→ **Task directions**
Look through the listing below, and wherever a line has the string "format", copy it.

**** Source data ****

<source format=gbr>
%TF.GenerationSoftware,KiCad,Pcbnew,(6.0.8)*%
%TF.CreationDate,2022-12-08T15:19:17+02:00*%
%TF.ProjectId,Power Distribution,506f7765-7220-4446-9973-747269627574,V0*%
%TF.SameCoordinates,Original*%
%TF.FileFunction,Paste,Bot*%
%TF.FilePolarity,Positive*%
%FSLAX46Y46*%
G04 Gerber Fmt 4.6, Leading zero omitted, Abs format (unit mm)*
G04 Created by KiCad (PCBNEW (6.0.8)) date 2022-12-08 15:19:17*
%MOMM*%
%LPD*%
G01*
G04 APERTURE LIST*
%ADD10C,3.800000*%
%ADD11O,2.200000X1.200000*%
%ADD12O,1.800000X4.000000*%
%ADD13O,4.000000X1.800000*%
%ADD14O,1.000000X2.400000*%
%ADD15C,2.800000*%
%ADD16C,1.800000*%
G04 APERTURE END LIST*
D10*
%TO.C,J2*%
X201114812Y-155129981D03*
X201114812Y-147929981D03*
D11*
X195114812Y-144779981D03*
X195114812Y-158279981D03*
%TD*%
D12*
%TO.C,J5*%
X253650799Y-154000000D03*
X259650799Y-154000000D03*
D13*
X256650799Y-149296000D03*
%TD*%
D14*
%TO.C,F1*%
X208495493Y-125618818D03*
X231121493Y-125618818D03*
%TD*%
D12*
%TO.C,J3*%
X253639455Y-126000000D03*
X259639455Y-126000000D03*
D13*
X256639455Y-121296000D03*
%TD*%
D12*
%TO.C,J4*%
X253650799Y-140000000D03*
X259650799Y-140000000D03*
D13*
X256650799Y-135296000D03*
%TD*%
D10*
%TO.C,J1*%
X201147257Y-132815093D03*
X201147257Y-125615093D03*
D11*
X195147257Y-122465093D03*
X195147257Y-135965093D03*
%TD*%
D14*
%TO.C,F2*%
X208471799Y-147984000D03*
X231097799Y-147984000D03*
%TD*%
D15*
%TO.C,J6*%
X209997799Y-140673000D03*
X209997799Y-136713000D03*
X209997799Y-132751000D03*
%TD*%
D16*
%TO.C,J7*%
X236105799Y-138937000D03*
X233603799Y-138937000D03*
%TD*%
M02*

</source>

****
**** Source data ****

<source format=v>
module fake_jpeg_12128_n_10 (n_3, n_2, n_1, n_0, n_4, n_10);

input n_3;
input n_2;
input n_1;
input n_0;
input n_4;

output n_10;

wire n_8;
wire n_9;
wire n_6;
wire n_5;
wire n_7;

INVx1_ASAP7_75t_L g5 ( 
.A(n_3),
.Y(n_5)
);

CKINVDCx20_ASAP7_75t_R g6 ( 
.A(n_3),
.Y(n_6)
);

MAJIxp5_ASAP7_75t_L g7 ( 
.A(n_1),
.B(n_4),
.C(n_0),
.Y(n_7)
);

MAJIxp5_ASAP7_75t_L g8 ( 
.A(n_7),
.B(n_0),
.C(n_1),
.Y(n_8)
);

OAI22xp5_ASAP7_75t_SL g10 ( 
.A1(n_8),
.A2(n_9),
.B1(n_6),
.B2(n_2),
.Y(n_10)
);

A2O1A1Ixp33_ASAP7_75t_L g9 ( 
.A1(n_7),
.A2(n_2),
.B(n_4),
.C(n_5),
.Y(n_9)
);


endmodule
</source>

****

→ **Solution**
<source format=gbr>
G04 Gerber Fmt 4.6, Leading zero omitted, Abs format (unit mm)*
<source format=v>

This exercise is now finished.